> **GOAL OF THE EXERCISE**: In the report on the first round of the Benefit-sharing Fund, how many village-level enterprises were established under the project in India?

> **EXERCISE TEXT**:
=-=-=-=-=

Report on the First Round of the Project Cycle of the Benefit-sharing Fund
ITPGR Secretariat, February 2013
Published by the Secretariat of the International Treaty on Plant Genetic Resources for Food and Agriculture (ITPGR), the report on the first round of the project cycle of the Treaty’s Benefit-sharing Fund contains financial and technical information related to the overall operation of the first project portfolio of the Benefit-sharing Fund; provides an overview of its results; and presents a number of lessons learned and recommendations drawn from the execution of the first round of the project cycle.
According to the report, from 2009-2011, the Benefit-sharing Fund contributed towards strengthening the capacities of more than 6,000 farmers and supported the collection of over 360 accessions of traditional varieties and crop wild relatives, as well as the characterization for useful traits of more than 2,200 accessions of varieties held on-farm and in gene banks. It contributed to ongoing activities for the identification and/or breeding of more than 270 accessions – which exhibit high yield, resistance to climate stress, tolerance to crop disease, or a combination thereof – and the distribution of locally adapted planting material to more than 1,800 farmers. Over 1,700 accessions of crops addressed by the portfolio will be made available under the terms and conditions of the Multilateral System of access and benefit-sharing of the Treaty, which is expected to multiply the Benefit-sharing Fund’s impact globally. Overall, the results of the first cycle have built a strong case for supporting the continuation of this initiative and larger scale investment in future project cycles.
Eleven projects in developing countries in Africa, Asia, Latin America and the Caribbean, and the Near East were funded during the first round. Project activities ranged from surveying threatened traditional crop varieties for their climate adaptability and stress resilience, and disseminating and reintroducing varieties that are best adapted to local conditions, to generating income by creating value-added products from local varieties. According to the report, low-income farming communities were the ultimate beneficiaries. Farmers were directly involved at many stages of project implementation, including in the collection of local crops and the documentation of related traditional practices, seed multiplication and distribution, and a range of awareness-raising and training activities. For example, under the framework of the project in India, 14 village-level enterprises were established, including five farmer breeder nurseries and nine women self-help groups. According to P.R. Sarrasamma, leader of a women self-help group, the project resulted in more and more women in their tribal community showing interest in cultivating traditional varieties, resulting in a revival of their identity. The community saved enough seeds for the next seasons and shared them among themselves, and started preparing their own traditional recipes and earning income. Under the Peru project, five new biocultural products based on local potato varieties were developed and are now commercialized in the Potato Park (where the indigenous communities involved in the project are based) and on local markets under the trademark of the Potato Park. Thanks to a local benefit-sharing agreement signed among the six indigenous communities, a percentage of the sales of any of the products that carry the Potato Park trademark label goes into a communal fund for Potato Park activities. In addition, the online Local Biocultural Register was created, where both traditional knowledge and scientific characterization data related to the addressed potato varieties are jointly accessible.

=-=-=-=-=

> **Collected data**:
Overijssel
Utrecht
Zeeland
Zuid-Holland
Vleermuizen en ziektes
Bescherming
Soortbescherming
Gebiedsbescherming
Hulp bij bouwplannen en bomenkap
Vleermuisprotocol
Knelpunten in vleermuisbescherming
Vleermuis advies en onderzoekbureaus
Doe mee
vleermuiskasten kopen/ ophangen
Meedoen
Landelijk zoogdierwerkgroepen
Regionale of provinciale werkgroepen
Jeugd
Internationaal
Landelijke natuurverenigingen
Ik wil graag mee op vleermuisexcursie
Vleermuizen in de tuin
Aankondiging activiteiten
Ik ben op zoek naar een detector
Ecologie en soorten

=-=-=-=-=

> **WRITTEN RESPONSE**: Fourteen: five farmer breeder nurseries and nine women self-help groups.